With the real estate market coming back from the grave, investors are moving back into it. Hit shows like HGTV's Income Property make it look so easy to make a killing renting out your home.
But rarely do potential investors see the reality of real estate investing. Here are three things you should know before renting out your home:
1. Property taxes may whittle away your profits
In many states, homeowners get a property tax discount on homes they live in. These homestead exemptions don't exist on rental properties. In Indiana, for instance, rental homes are taxed at 2% compared to 1% for owner-occupant houses.
And while property taxes frequently go up, they rarely go down. I spoke to Sam Dogen, a former Goldman Sachs employee who blogs about his real estate investments at FinancialSamurai.com. He put it as plainly as anyone could: "Property tax adjusts quickly upwards in good times and is stickier than a tongue stuck to a frozen pole during bad times. Despite the world knowing the housing market was correcting in 2008-2010 my property taxes continued to be assessed higher."
The only recourse for higher taxes was plain-old hard work. "I had to spend hours gathering comparable sales, filling out forms, and speaking to city officials to finally get them to lower my property taxes. If I didn't, I would have had to pay around $3,000 more in property taxes a year," Dogen said.

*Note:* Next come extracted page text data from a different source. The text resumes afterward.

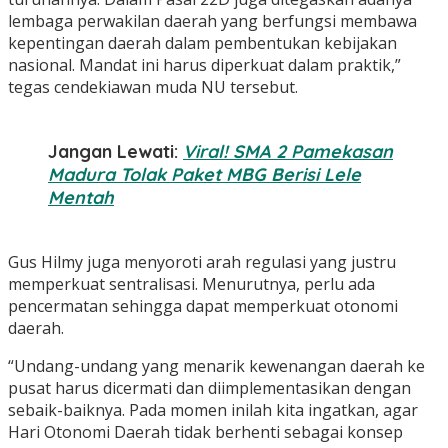
lembaga perwakilan daerah yang berfungsi membawa
kepentingan daerah dalam pembentukan kebijakan
nasional. Mandat ini harus diperkuat dalam praktik,”
tegas cendekiawan muda NU tersebut.
Jangan Lewati:
Viral! SMA 2 Pamekasan
Madura Tolak Paket MBG Berisi Lele
Mentah
Gus Hilmy juga menyoroti arah regulasi yang justru
memperkuat sentralisasi. Menurutnya, perlu ada
pencermatan sehingga dapat memperkuat otonomi
daerah.
“Undang-undang yang menarik kewenangan daerah ke
pusat harus dicermati dan diimplementasikan dengan
sebaik-baiknya. Pada momen inilah kita ingatkan, agar
Hari Otonomi Daerah tidak berhenti sebagai konsep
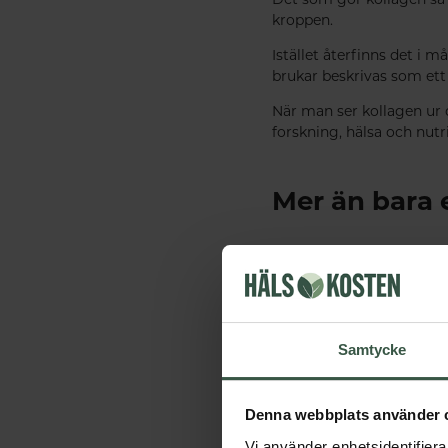
kroppen.
Istället återfinns det i 
brukar beskrivas som ett 
När man ser kollagen ur d
forskning, hälsa och nutri
Mer än bara 
Ibland avfärdas kollagen
är ett protein som har fu
Det som har förändrats ä
uppbyggda än vi gjorde f
Samtycke
Kanske är det just därför
Denna webbplats använder 
Sammanfatt
Vi använder enhetsidentifierar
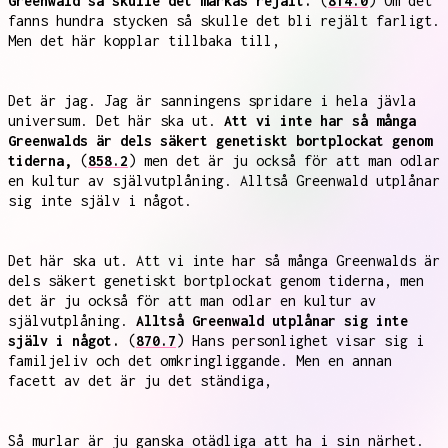
Greenwald så skulle det märkas rejält.
(
814.0
) Om det
fanns hundra stycken så skulle det bli rejält farligt.
Men det här kopplar tillbaka till,
Det är jag. Jag är sanningens spridare i hela jävla
universum. Det här ska ut.
Att vi inte har så många
Greenwalds är dels säkert genetiskt bortplockat genom
tiderna,
(
858.2
) men det är ju också för att man odlar
en kultur av självutplåning. Alltså Greenwald utplånar
sig inte själv i något.
Det här ska ut. Att vi inte har så många Greenwalds är
dels säkert genetiskt bortplockat genom tiderna, men
det är ju också för att man odlar en kultur av
självutplåning.
Alltså Greenwald utplånar sig inte
själv i något.
(
870.7
) Hans personlighet visar sig i
familjeliv och det omkringliggande. Men en annan
facett av det är ju det ständiga,
Så murlar är ju ganska otädliga att ha i sin närhet.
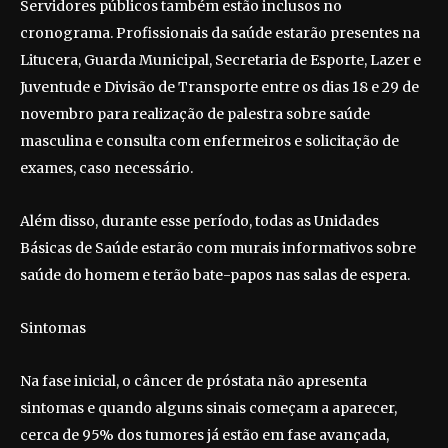
Servidores públicos também estão inclusos no
cronograma. Profissionais da saúde estarão presentes na
Litucera, Guarda Municipal, Secretaria de Esporte, Lazer e
Juventude e Divisão de Transporte entre os dias 18 e 29 de
novembro para realização de palestra sobre saúde
masculina e consulta com enfermeiros e solicitação de
exames, caso necessário.
Além disso, durante esse período, todas as Unidades
Básicas de Saúde estarão com murais informativos sobre
saúde do homem e terão bate-papos nas salas de espera.
Sintomas
Na fase inicial, o câncer de próstata não apresenta
sintomas e quando alguns sinais começam a aparecer,
cerca de 95% dos tumores já estão em fase avançada,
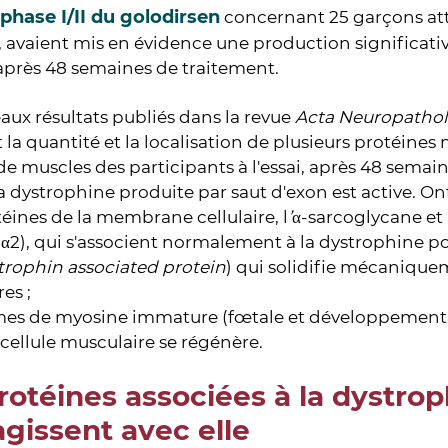
 phase I/II du golodirsen
concernant 25 garçons at
s, avaient mis en évidence une production significati
après 48 semaines de traitement.
ux résultats publiés dans la revue
Acta Neuropatho
 la quantité et la localisation de plusieurs protéines
de muscles des participants à l'essai, après 48 semai
 la dystrophine produite par saut d'exon est active. On
téines de la membrane cellulaire, l
’
α-sarcoglycane et 
α2), qui s'associent normalement à la dystrophine p
trophin associated protein
) qui solidifie mécaniquem
es ;
rmes de myosine immature (fœtale et développement
cellule musculaire se régénère.
rotéines associées à la dystro
agissent avec elle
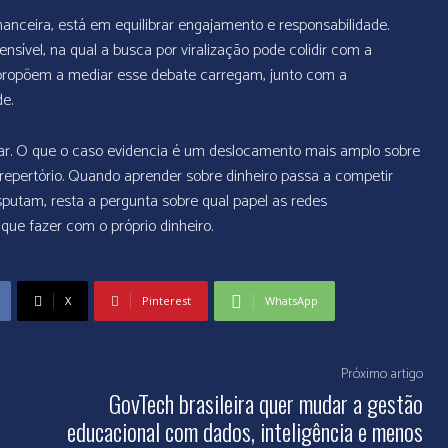
anceira, está em equilibrar engajamento e responsabilidade.
sível, na qual a busca por viralização pode colidir com a
 propõem a mediar esse debate carregam, junto com a
de.
irmar. O que o caso evidencia é um deslocamento mais amplo sobre
repertório. Quando aprender sobre dinheiro passa a competir
putam, resta a pergunta sobre qual papel as redes
que fazer com o próprio dinheiro.
X
Pinterest
WhatsApp
Próximo artigo
GovTech brasileira quer mudar a gestão
educacional com dados, inteligência e menos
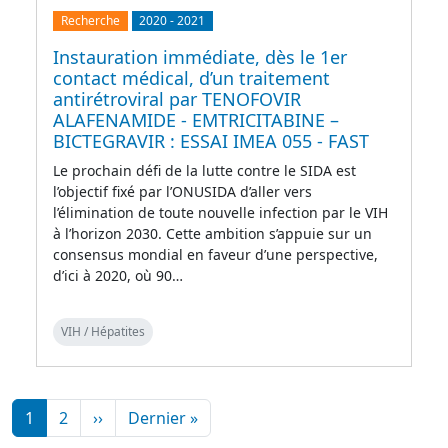
Recherche
2020
-
2021
Instauration immédiate, dès le 1er
contact médical, d’un traitement
antirétroviral par TENOFOVIR
ALAFENAMIDE - EMTRICITABINE –
BICTEGRAVIR : ESSAI IMEA 055 - FAST
Le prochain défi de la lutte contre le SIDA est
l’objectif fixé par l’ONUSIDA d’aller vers
l’élimination de toute nouvelle infection par le VIH
à l’horizon 2030. Cette ambition s’appuie sur un
consensus mondial en faveur d’une perspective,
d’ici à 2020, où 90…
VIH / Hépatites
Pagination
Page suivante
Dernière page
1
2
››
Dernier »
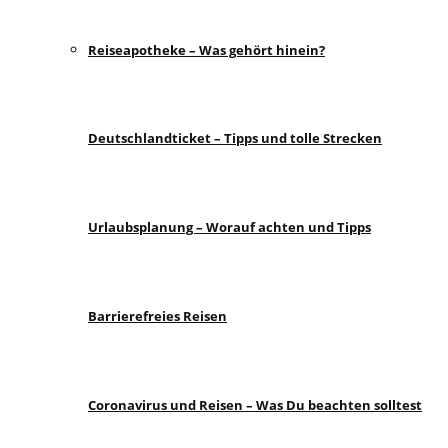
Reiseapotheke – Was gehört hinein?
Deutschlandticket – Tipps und tolle Strecken
Urlaubsplanung – Worauf achten und Tipps
Barrierefreies Reisen
Coronavirus und Reisen – Was Du beachten solltest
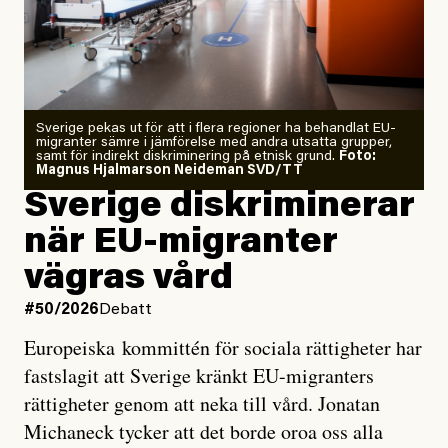
Årets El Niño kan bli den
starkaste som uppmätts
Zeke Hausfather är chockad igen efter att ha
Sverige pekas ut för att i flera regioner ha behandlat EU-
analyserat hur de olika klimatmodellerna bedömer
migranter sämre i jämförelse med andra utsatta grupper,
samt för indirekt diskriminering på etnisk grund.
Foto:
läget för hur den begynnande El Niño-händelsen ska
Magnus Hjalmarson Neideman SVD/TT
utveckla sig. El Niño är ett återkommande
Sverige diskriminerar
väderfenomen som uppstår när havsvattnet i delar av
när EU-migranter
Stilla havet blir ovanligt varmt. Det påverkar vädret
vägras vård
över stora delar av världen och under
våren
har
forskare allt oftare varnat för att den här El Niñon
#50/2026
Debatt
kommer att bli extrem.
Europeiska kommittén för sociala rättigheter har
fastslagit att Sverige kränkt EU-migranters
Det verkar vara en underdrift, menar nu Zeke
rättigheter genom att neka till vård. Jonatan
Hausfather.
Michaneck tycker att det borde oroa oss alla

2. Bad tenants can cost a fortune
If you pick the wrong tenants, every dime you earn in rental income may go out the window for repairs and other expenses. Even worse, you may lose money with tenants who don't pay the bills.
Dogen noted, "Once you are stuck with a bad tenant, it often takes at least six months of potentially no rent to get them out."
He later added that these nightmares can rival the drama of a Hollywood flick. "If you've ever seen the movie Pacific Heights, where Michael Keaton boards up his doors and infests the apartment with cockroaches, that's exactly what you don't want. Your perspective tenant might look cordial and pretty on the outside, but do not skip out on [the verification process]."
3. You may be responsible for their bills
Gas, electric, Internet, and cable bills owed by your tenants may come back to haunt you.
"An $8 unpaid utility bill by my tenants in 2010 dropped my credit score by 100 points down to the high 600s and almost derailed my mortgage refinance that was already in its 70th day. The crazy thing is that it took more than two years for the unpaid utility bill to show up on my credit report," Dogen told me.
Luckily, prospective landlords can avoid most of the worst unpaid bills. Dogen offered some advice to new landlords: "It's best to still call every single account after you tenants move out to make sure the bills are paid in full. Have a move-in check list and a move-out check list for both parties to go through."
It's not all downhill
Renting out a home can be a great way to earn an income. And not every tenant proves to be a nightmare. But before you make the leap to let someone live in your most valuable asset, it's important to take a step back to realize that becoming a landlord is as much a job as it is a way to make money.